Kruinh and Sunny stripped immediately, Sunny feeling the warmth of the carpet between his toes. In the shower they washed the day away and made love a little, kissed a little, retired to the bed to stretch out and dry in the heat of the room.

“I want you,” Kruinh said after a while.

Seeing his penis rise, curved like a dark fruit, Sunny felt himself just as aroused. Outside the moon rose and he said, “Do you feel like I feel?”

Kruinh turned over, kissing him, wrapping his legs around Sunny and pressing his strong chest against him while Sunny ran his hands over Kruinh’s body.
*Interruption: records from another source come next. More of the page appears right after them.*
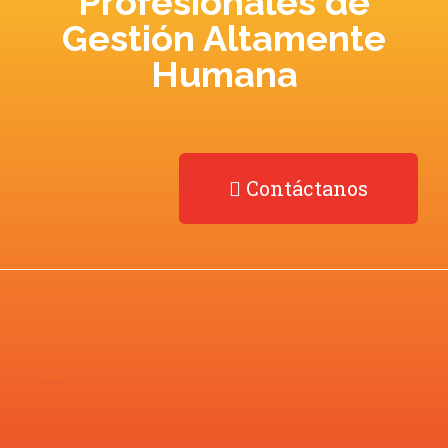
Profesionales de
Gestión Altamente
Humana
Contáctanos
Desarrollado por
Agencia de Marketing Digital –
Neonwave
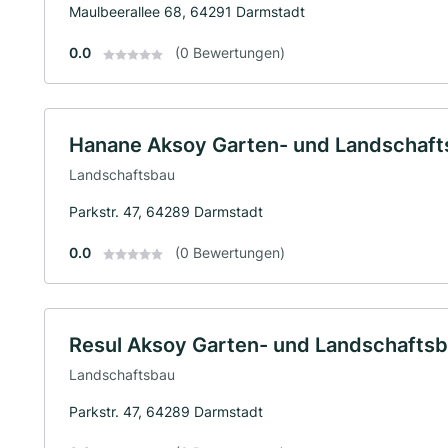
Maulbeerallee 68, 64291 Darmstadt
0.0
(0 Bewertungen)
Hanane Aksoy Garten- und Landschaft
Landschaftsbau
Parkstr. 47, 64289 Darmstadt
0.0
(0 Bewertungen)
Resul Aksoy Garten- und Landschafts
Landschaftsbau
Parkstr. 47, 64289 Darmstadt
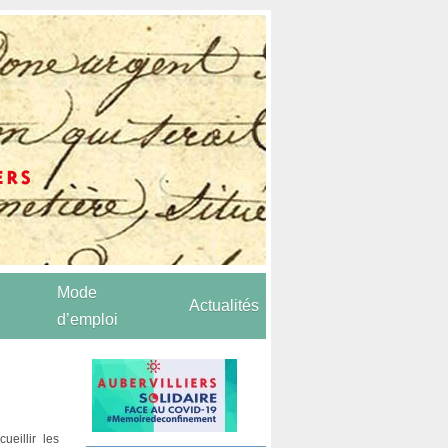
Mode
Actualités
d’emploi
e
ueillir les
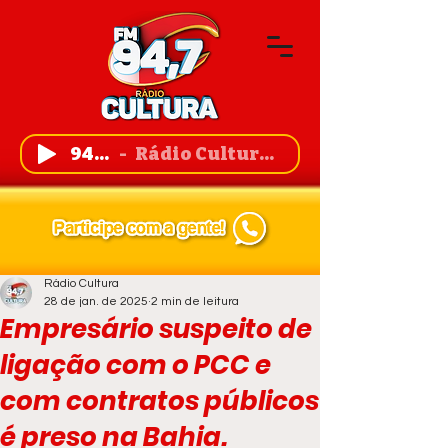
94,7 FM
Rádio Cultura de Guanambi
Rádio Cultura
28 de jan. de 2025
2 min de leitura
Empresário suspeito de
ligação com o PCC e
com contratos públicos
é preso na Bahia.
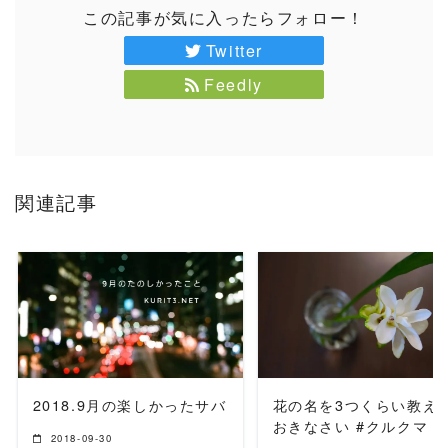
この記事が気に入ったらフォロー！
Twitter
Feedly
関連記事
READ MORE
READ MORE
2018.9月の楽しかったサバ
花の名を3つくらい教え
おきなさい #クルクマ
2018-09-30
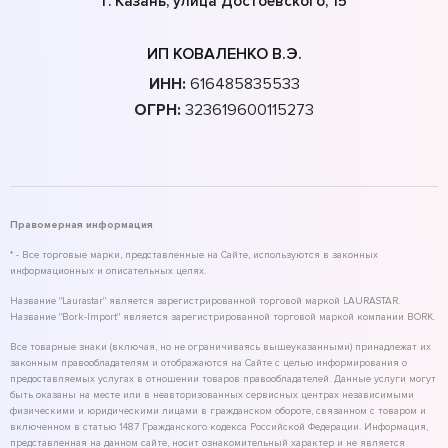
г. Казань, улица Достоевского, 15
ИП КОВАЛЕНКО В.Э.
ИНН:
616485835533
ОГРН:
323619600115273
Правомерная информация
* - Все торговые марки, представленные на Сайте, используются в законных
информационных и описательных целях.
Название "Laurastar" является зарегистрированной торговой маркой LAURASTAR.
Название "Bork-Import" является зарегистрированной торговой маркой компании BORK.
Все товарные знаки (включая, но не ограничиваясь вышеуказанными) принадлежат их
законным правообладателям и отображаются на Сайте с целью информирования о
предоставляемых услугах в отношении товаров правообладателей. Данные услуги могут
быть оказаны на месте или в неавторизованных сервисных центрах независимыми
физическими и юридическими лицами в гражданском обороте, связанном с товаром и
включенном в статью 1487 Гражданского кодекса Российской Федерации. Информация,
представленная на данном сайте, носит ознакомительный характер и не является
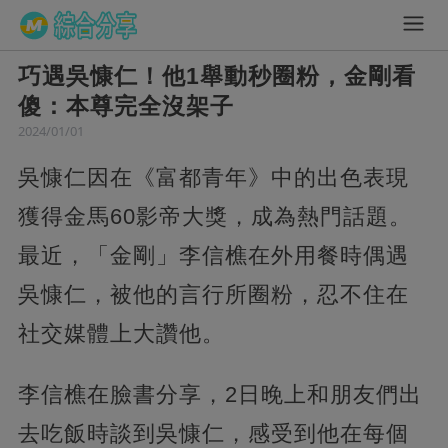
巧遇吳慷仁！他1舉動秒圈粉，金剛看
傻：本尊完全沒架子
2024/01/01
吳慷仁因在《富都青年》中的出色表現
獲得金馬60影帝大獎，成為熱門話題。
最近，「金剛」李信樵在外用餐時偶遇
吳慷仁，被他的言行所圈粉，忍不住在
社交媒體上大讚他。
李信樵在臉書分享，2日晚上和朋友們出
去吃飯時談到吳慷仁，感受到他在每個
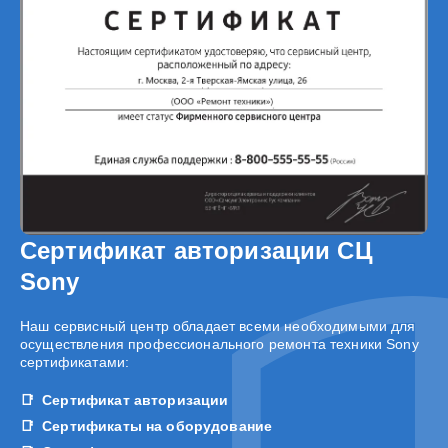
Сертификат авторизации СЦ
Sony
Наш сервисный центр обладает всеми необходимыми для
осуществления профессионального ремонта техники Sony
сертификатами:
Сертификат авторизации
Сертификаты на оборудование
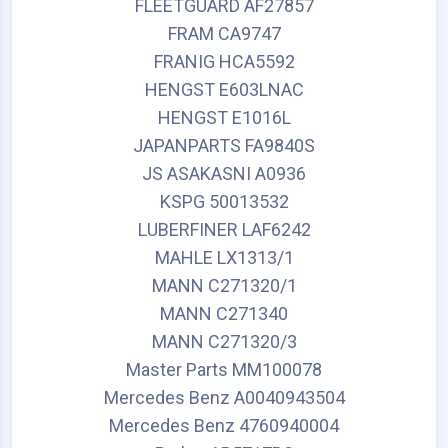
FLEETGUARD AF27857
FRAM CA9747
FRANIG HCA5592
HENGST E603LNAC
HENGST E1016L
JAPANPARTS FA9840S
JS ASAKASNI A0936
KSPG 50013532
LUBERFINER LAF6242
MAHLE LX1313/1
MANN C271320/1
MANN C271340
MANN C271320/3
Master Parts MM100078
Mercedes Benz A0040943504
Mercedes Benz 4760940004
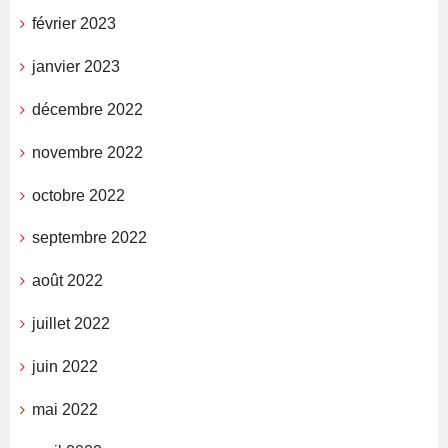
février 2023
janvier 2023
décembre 2022
novembre 2022
octobre 2022
septembre 2022
août 2022
juillet 2022
juin 2022
mai 2022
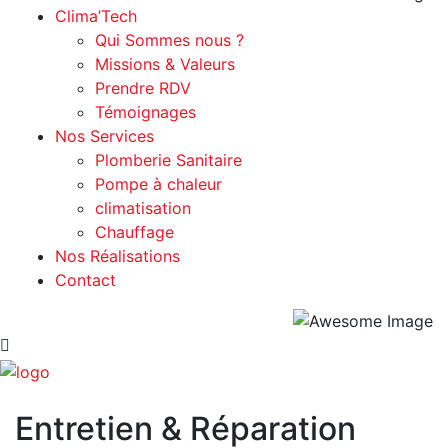
Clima’Tech
Qui Sommes nous ?
Missions & Valeurs
Prendre RDV
Témoignages
Nos Services
Plomberie Sanitaire
Pompe à chaleur
climatisation
Chauffage
Nos Réalisations
Contact
Entretien & Réparation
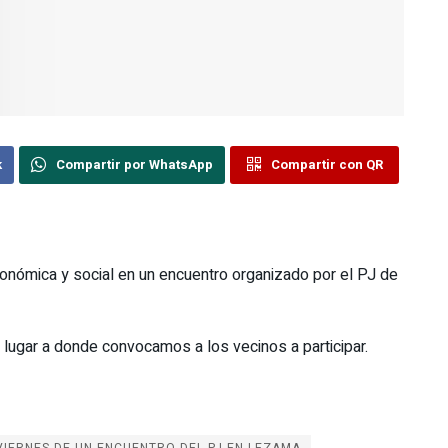
k
Compartir por WhatsApp
Compartir con QR
económica y social en un encuentro organizado por el PJ de
, lugar a donde convocamos a los vecinos a participar.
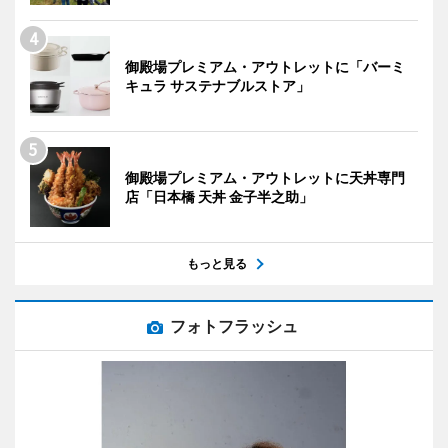
御殿場プレミアム・アウトレットに「バーミ
キュラ サステナブルストア」
御殿場プレミアム・アウトレットに天丼専門
店「日本橋 天丼 金子半之助」
もっと見る
フォトフラッシュ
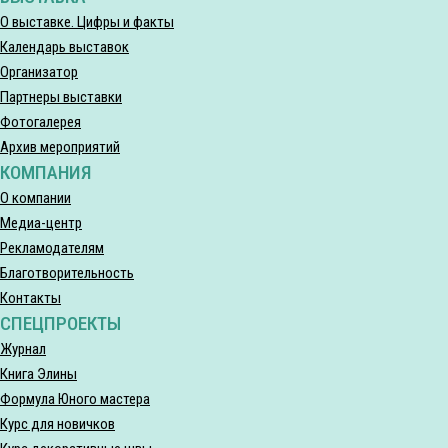
О выставке. Цифры и факты
Календарь выставок
Организатор
Партнеры выставки
Фотогалерея
Архив мероприятий
КОМПАНИЯ
О компании
Медиа-центр
Рекламодателям
Благотворительность
Контакты
СПЕЦПРОЕКТЫ
Журнал
Книга Элины
Формула Юного мастера
Курс для новичков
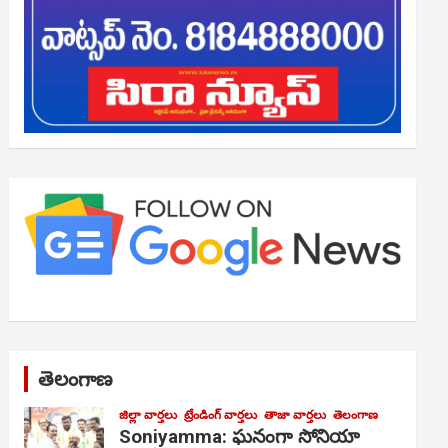
తెలంగాణ
జిల్లా వార్తలు
ట్రేండింగ్ వార్తలు
తాజా వార్తలు
తెలంగాణ
Soniyamma: ఘ‌నంగా సోనియా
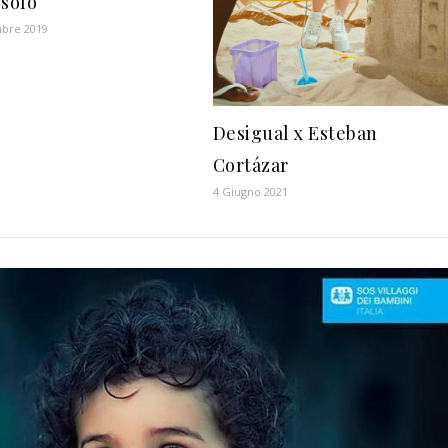
 solo
bre 2019
Desigual x Esteban
Cortázar
4 Giugno 2021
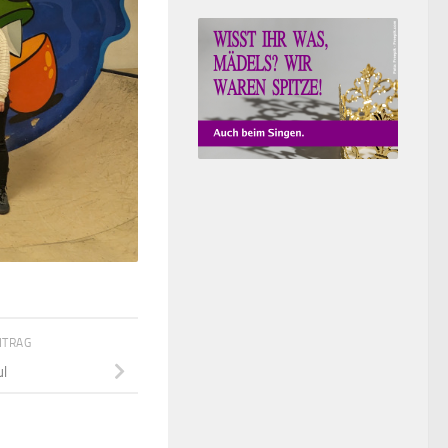
ITRAG
ul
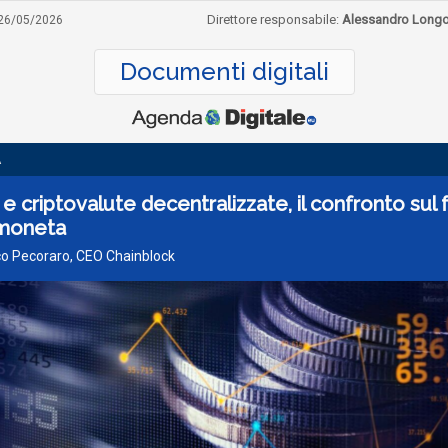
Direttore responsabile:
Alessandro Long
26/05/2026
Documenti digitali
A
 criptovalute decentralizzate, il confronto sul 
 moneta
co Pecoraro, CEO Chainblock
But they did not fuck. Erect, excited, they linked hands, and left the bed. The new old fashioned windows, they climbed from. They leapt into the night, their senses high for the kill. This was their land and its people under their protection, so they had to go a bit afield. They had to go into the city, wrapped in darkness. A couple importing North Africans as slaves fell under their jaws. A man waiting in the bushes to rape a woman walking through the park was next. As they crouched, naked, aroused in the night, mouths covered in blood, Sunny’s nostril’s widened. His hair stood up.

“There are more out here. More for the taking.”

Kruinh, greedily feasting from the neck of the rapist, did not speak at once, and when he did he looked as one sated, his mouth red, his white teeth pronounced against his firm, dark lips.

“But we are not the only ones who must eat,” he reminded Sunny.

Sunny nodded. He was not chided. He came to Kruinh, excited by the lust they’d held at bay, excited by his penis, thick and risen over firm thighs from the black bush of hair, excited by the blood smeared across Kruinh’s face, all over his brown body, and by the scent of blood Sunny smelled on himself. They came together, kissing, biting, locked in savage fucking, making no noise until some time later when they lay face to face, heaving in the darkness, the dead body only a few feet from them.